INSTRUCTIONS FOR THE TASK |
Please return each line of the material below word for word and in the same order.

DATASET |
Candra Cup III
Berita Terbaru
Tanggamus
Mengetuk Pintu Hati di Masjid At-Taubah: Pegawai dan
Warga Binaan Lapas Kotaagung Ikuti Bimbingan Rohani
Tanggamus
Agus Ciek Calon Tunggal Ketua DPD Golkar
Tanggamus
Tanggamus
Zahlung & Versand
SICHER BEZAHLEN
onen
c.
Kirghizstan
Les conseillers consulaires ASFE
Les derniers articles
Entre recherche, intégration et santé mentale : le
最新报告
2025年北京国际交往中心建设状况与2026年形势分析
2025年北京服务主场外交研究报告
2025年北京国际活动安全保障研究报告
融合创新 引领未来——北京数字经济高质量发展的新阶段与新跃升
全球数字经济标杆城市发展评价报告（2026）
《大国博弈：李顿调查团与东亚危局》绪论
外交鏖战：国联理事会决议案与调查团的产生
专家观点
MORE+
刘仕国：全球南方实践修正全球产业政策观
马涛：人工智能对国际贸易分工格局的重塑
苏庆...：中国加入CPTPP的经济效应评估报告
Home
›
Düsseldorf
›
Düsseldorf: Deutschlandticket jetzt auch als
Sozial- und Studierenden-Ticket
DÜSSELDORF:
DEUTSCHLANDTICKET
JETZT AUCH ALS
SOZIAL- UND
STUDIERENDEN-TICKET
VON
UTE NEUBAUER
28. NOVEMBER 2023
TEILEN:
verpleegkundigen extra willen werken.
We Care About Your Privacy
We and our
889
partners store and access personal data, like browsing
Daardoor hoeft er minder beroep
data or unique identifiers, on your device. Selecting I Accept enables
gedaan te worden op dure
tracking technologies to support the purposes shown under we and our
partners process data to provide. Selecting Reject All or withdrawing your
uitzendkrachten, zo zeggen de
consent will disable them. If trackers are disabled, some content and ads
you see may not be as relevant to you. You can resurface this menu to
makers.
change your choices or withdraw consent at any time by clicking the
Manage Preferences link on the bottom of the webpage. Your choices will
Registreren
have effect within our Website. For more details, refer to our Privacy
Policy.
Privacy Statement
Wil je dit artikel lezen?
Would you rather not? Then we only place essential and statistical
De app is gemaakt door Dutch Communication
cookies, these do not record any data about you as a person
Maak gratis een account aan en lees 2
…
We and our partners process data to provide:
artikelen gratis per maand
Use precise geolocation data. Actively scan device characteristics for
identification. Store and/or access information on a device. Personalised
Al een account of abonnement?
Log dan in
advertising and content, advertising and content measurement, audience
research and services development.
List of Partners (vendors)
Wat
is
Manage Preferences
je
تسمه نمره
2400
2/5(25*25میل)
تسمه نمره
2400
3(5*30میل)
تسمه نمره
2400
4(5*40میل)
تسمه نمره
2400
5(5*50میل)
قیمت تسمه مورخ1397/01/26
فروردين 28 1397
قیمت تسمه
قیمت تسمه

SOLUTION TO THIS EXERCISE |
Candra Cup III
Berita Terbaru
Tanggamus
Mengetuk Pintu Hati di Masjid At-Taubah: Pegawai dan
Warga Binaan Lapas Kotaagung Ikuti Bimbingan Rohani
Tanggamus
Agus Ciek Calon Tunggal Ketua DPD Golkar
Tanggamus
Tanggamus
Zahlung & Versand
SICHER BEZAHLEN
onen
c.
Kirghizstan
Les conseillers consulaires ASFE
Les derniers articles
Entre recherche, intégration et santé mentale : le
最新报告
2025年北京国际交往中心建设状况与2026年形势分析
2025年北京服务主场外交研究报告
2025年北京国际活动安全保障研究报告
融合创新 引领未来——北京数字经济高质量发展的新阶段与新跃升
全球数字经济标杆城市发展评价报告（2026）
《大国博弈：李顿调查团与东亚危局》绪论
外交鏖战：国联理事会决议案与调查团的产生
专家观点
MORE+
刘仕国：全球南方实践修正全球产业政策观
马涛：人工智能对国际贸易分工格局的重塑
苏庆...：中国加入CPTPP的经济效应评估报告
Home
›
Düsseldorf
›
Düsseldorf: Deutschlandticket jetzt auch als
Sozial- und Studierenden-Ticket
DÜSSELDORF:
DEUTSCHLANDTICKET
JETZT AUCH ALS
SOZIAL- UND
STUDIERENDEN-TICKET
VON
UTE NEUBAUER
28. NOVEMBER 2023
TEILEN:
verpleegkundigen extra willen werken.
We Care About Your Privacy
We and our
889
partners store and access personal data, like browsing
Daardoor hoeft er minder beroep
data or unique identifiers, on your device. Selecting I Accept enables
gedaan te worden op dure
tracking technologies to support the purposes shown under we and our
partners process data to provide. Selecting Reject All or withdrawing your
uitzendkrachten, zo zeggen de
consent will disable them. If trackers are disabled, some content and ads
you see may not be as relevant to you. You can resurface this menu to
makers.
change your choices or withdraw consent at any time by clicking the
Manage Preferences link on the bottom of the webpage. Your choices will
Registreren
have effect within our Website. For more details, refer to our Privacy
Policy.
Privacy Statement
Wil je dit artikel lezen?
Would you rather not? Then we only place essential and statistical
De app is gemaakt door Dutch Communication
cookies, these do not record any data about you as a person
Maak gratis een account aan en lees 2
…
We and our partners process data to provide:
artikelen gratis per maand
Use precise geolocation data. Actively scan device characteristics for
identification. Store and/or access information on a device. Personalised
Al een account of abonnement?
Log dan in
advertising and content, advertising and content measurement, audience
research and services development.
List of Partners (vendors)
Wat
is
Manage Preferences
je
تسمه نمره
2400
2/5(25*25میل)
تسمه نمره
2400
3(5*30میل)
تسمه نمره
2400
4(5*40میل)
تسمه نمره
2400
5(5*50میل)
قیمت تسمه مورخ1397/01/26
فروردين 28 1397
قیمت تسمه
قیمت تسمه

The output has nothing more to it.